A dona Rosa dizia que se comoveu com a serenata e que a filha homenageada até chorara. O pai do Antonio, enojado com tal tipo de conversa, resolveu sair de casa para espairecer, após ouvir tanta baboseira.
Saiu e passou sorrateiramente rente aos quartos de diversas casas e, inesperadamente, ao passar pela casa do Belmiro, foi premiado com respingos da urina, porque nesse momento a dona da casa esvaziava o urinol.
Meu pai, que trabalhava para a firma, sofrera um acidente e não mais podia fazer serviços pesados. Foi-lhe dada então a função de guarda-noturno das serrarias. Era a época do frio e ele sempre fazia uma pequena fogueira em local adequado.
Ali chegou o nosso amigo. Respingado e com cheiro nauseabundo de amônia contou sua desdita, aproximando-se da pequena fogueira na suposição de que o calor fizesse evaporar aquele cheiro fétido.
Temia voltar logo para casa e ainda encontrar a dona Rosa, que poderia inquiri-lo sobre o que seria mais agradável: ouvir calado a conversa sobre um amor incipiente ou retornar em condição lastimável e mais nervoso.
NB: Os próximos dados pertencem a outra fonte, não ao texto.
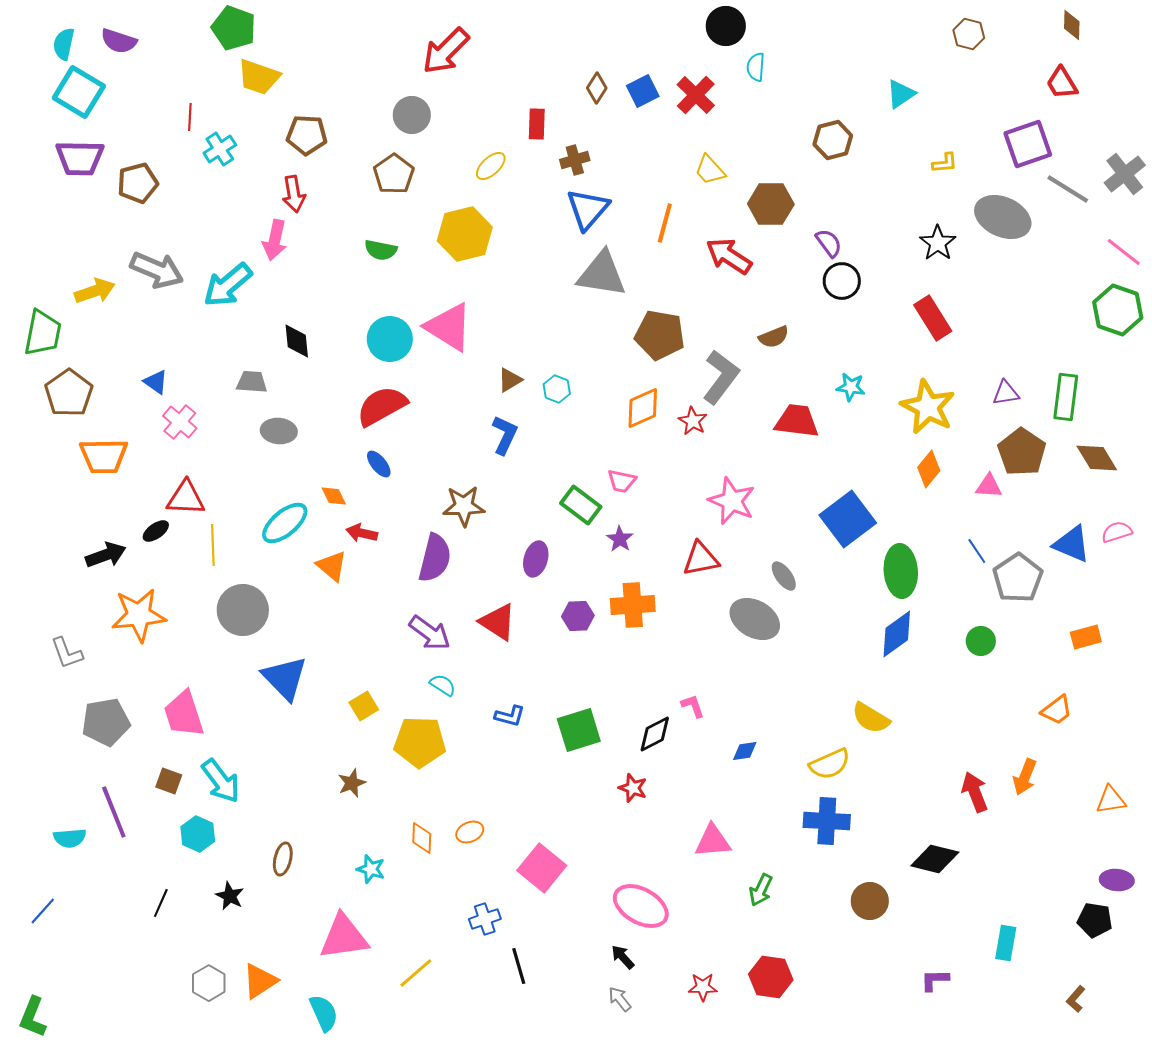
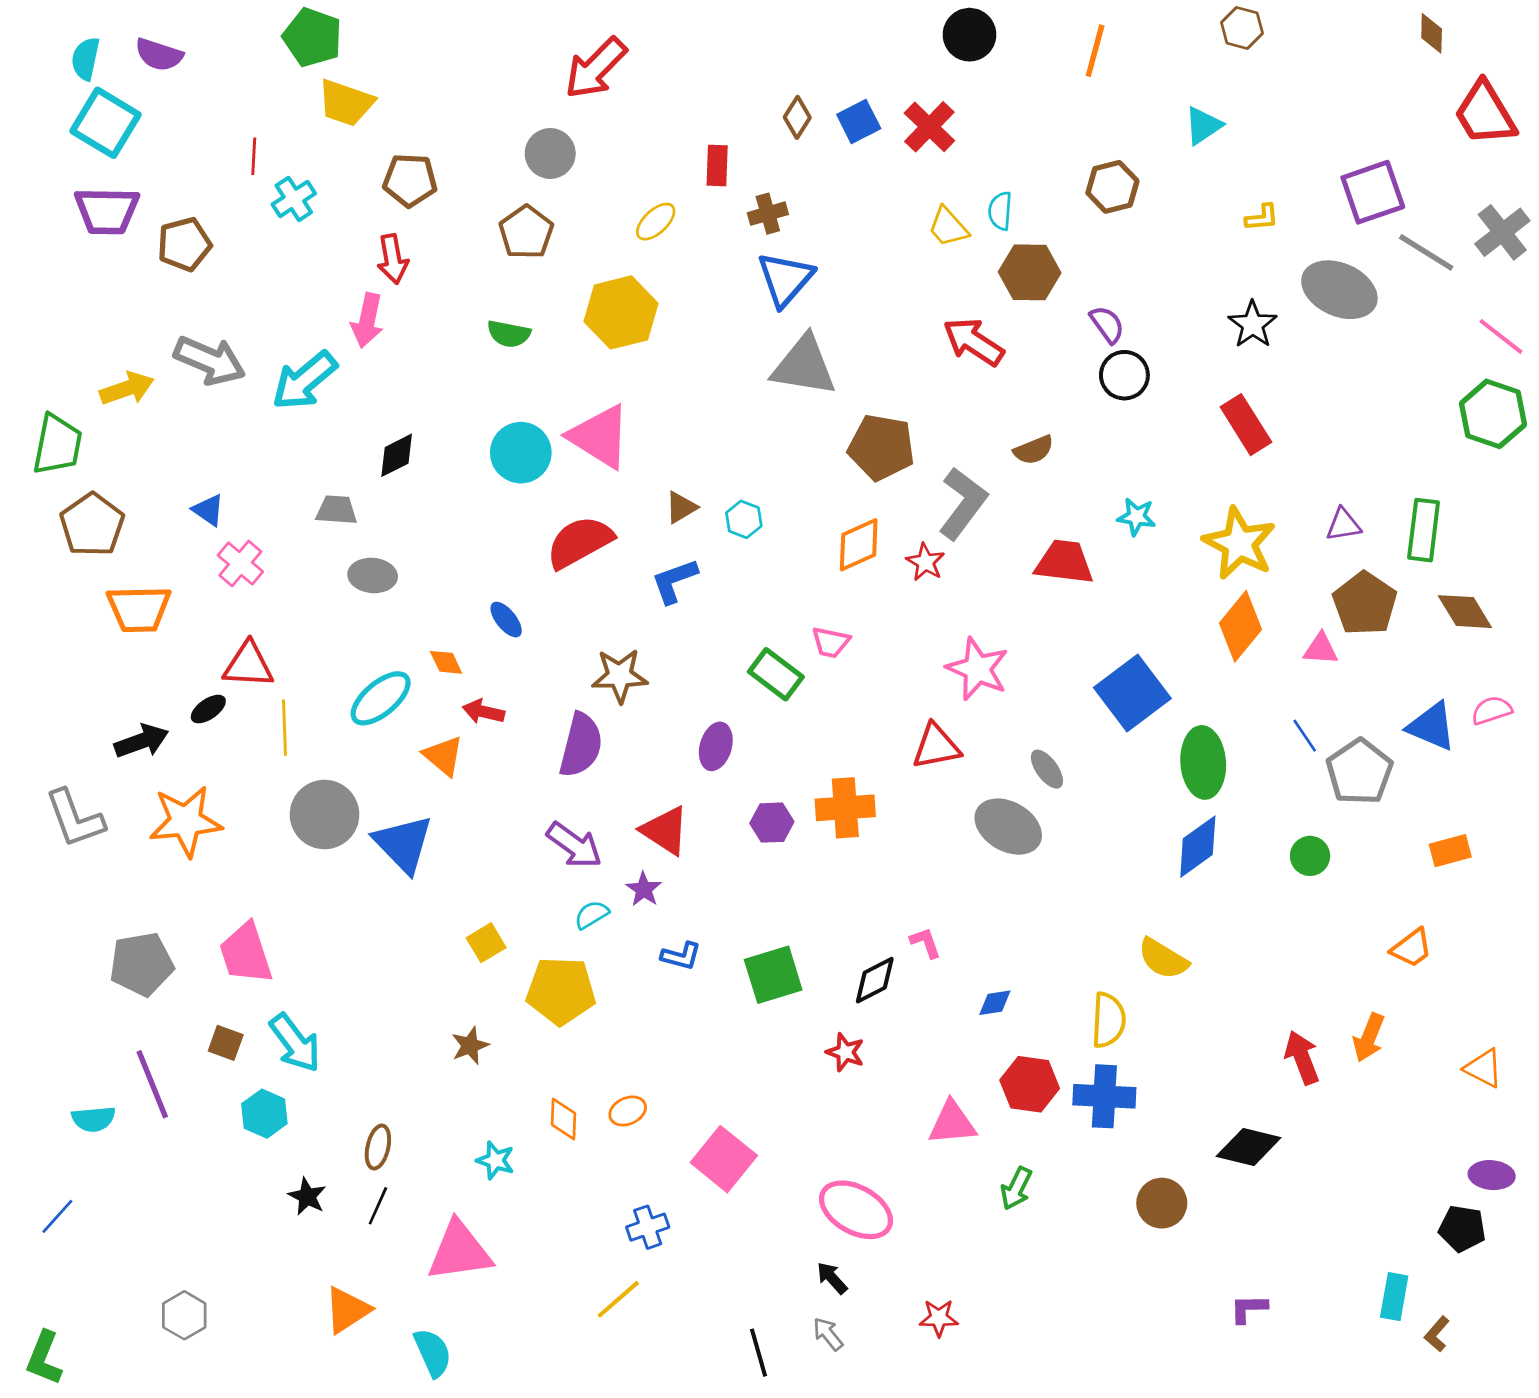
brown hexagon: (969, 34) -> (1242, 28), moved
cyan semicircle: (756, 67) -> (1000, 211), moved
red trapezoid: (1062, 83) -> (1485, 113), moved, size x1.5
orange line: (665, 223) -> (1095, 51), moved
black diamond: (297, 341) -> (397, 455), turned 69
red semicircle: (382, 406) -> (580, 542), moved
blue L-shape: (505, 435) -> (674, 581), turned -135
orange diamond: (929, 469) -> (1241, 626), size x1.4
purple star: (620, 539) -> (644, 889), moved
gray L-shape: (67, 653) -> (75, 819), moved, size x1.4
blue triangle: (285, 678) -> (403, 844), moved
cyan semicircle: (443, 685) -> (592, 915), turned -64
yellow semicircle: (830, 764) -> (1108, 1020), turned -63
orange triangle: (1111, 800) -> (1484, 1068), turned 36
black line: (161, 903) -> (378, 1206), moved
cyan rectangle: (1006, 943) -> (1394, 1297), moved
black line: (519, 966) -> (759, 1353), moved
yellow line: (416, 973) -> (618, 1299), moved
red hexagon: (771, 977) -> (1030, 1084), moved
gray hexagon: (209, 983) -> (184, 1315), moved

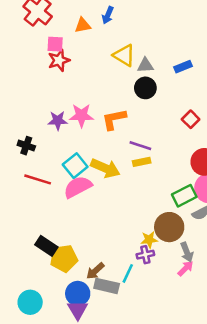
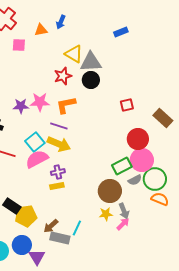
red star: (59, 60) -> (63, 76), moved
gray triangle: (145, 65) -> (91, 62), size x1.6
blue rectangle: (183, 67) -> (121, 32), moved
red square: (191, 119) -> (127, 105), turned 32
purple line: (140, 146) -> (59, 126), moved
yellow rectangle: (142, 162) -> (57, 186), moved
yellow star: (149, 240) -> (106, 214), moved
purple cross: (145, 255) -> (58, 172), moved
blue circle: (78, 293) -> (22, 245), moved

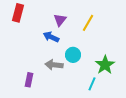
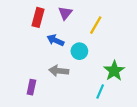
red rectangle: (18, 13) -> (38, 17), moved
purple triangle: (60, 20) -> (65, 13), moved
cyan circle: (73, 55) -> (79, 51), moved

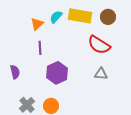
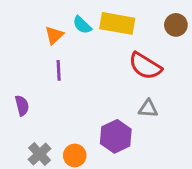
cyan semicircle: (56, 17) -> (82, 25), turned -88
brown circle: (108, 17) -> (176, 25), moved
purple hexagon: (57, 73) -> (116, 136), moved

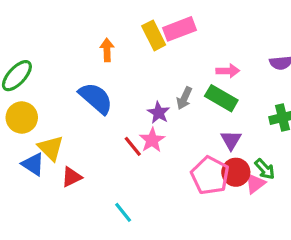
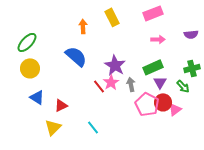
pink rectangle: (179, 29) -> (153, 13), moved
gray arrow: (184, 98) -> (131, 84), moved, turned 144
green rectangle: (221, 98) -> (153, 67), moved, turned -54
purple star: (159, 113) -> (115, 65), size x1.5
yellow triangle: (51, 148) -> (53, 127), moved, turned 30
green arrow: (265, 169) -> (183, 86), moved

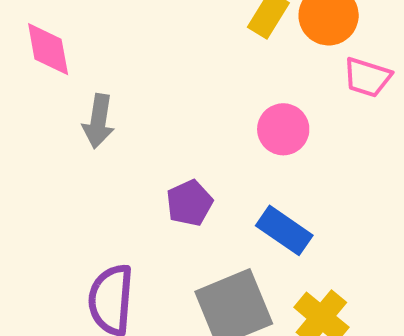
Decumbente, o senil e decrépito varão suportava a canícula do estio, destra sob o mento, estático como uma esfinge, nem reunia forças para locomover-se até a sombra de secular baobá providencialmente localizado em seu derredor, próximo a um arroio, cujo murmurinho sedento ouvia. Pressentia o seu prestes desenlace, o abandono da carcaça exaurida e o célere adentramento no éden da sua alma cândida e angélica, já que a sua consciência era imaculada.
Sua vida nômade comparava-se à de um barco à deriva e lhe dava a sensação de liberdade plena, mas agora, macróbio e sem asilo, via no sedentarismo que sempre desdenhou a vida ideal.

Nem o eflúvio ou a brisa que esporadicamente provinha das cercanias tirava-o do marasmo e da absorção envolventes.

Eis que, abruptamente, de um carrascal adjacente ouviu o matraquear estridente das fortes mandíbulas de uma vara de queixadas vinda em sua direção com o ímpeto e a ferocidade peculiares à espécie.

Do torpor que antes o dominava ressurge num átimo o intrépido mancebo de outrora, galgando lépido frondosa árvore que se lhe depara a poucas braças e queda-se medroso até passar o turbilhão ameaçador…

Moral da história: A luta pela sobrevivência é um dom divino.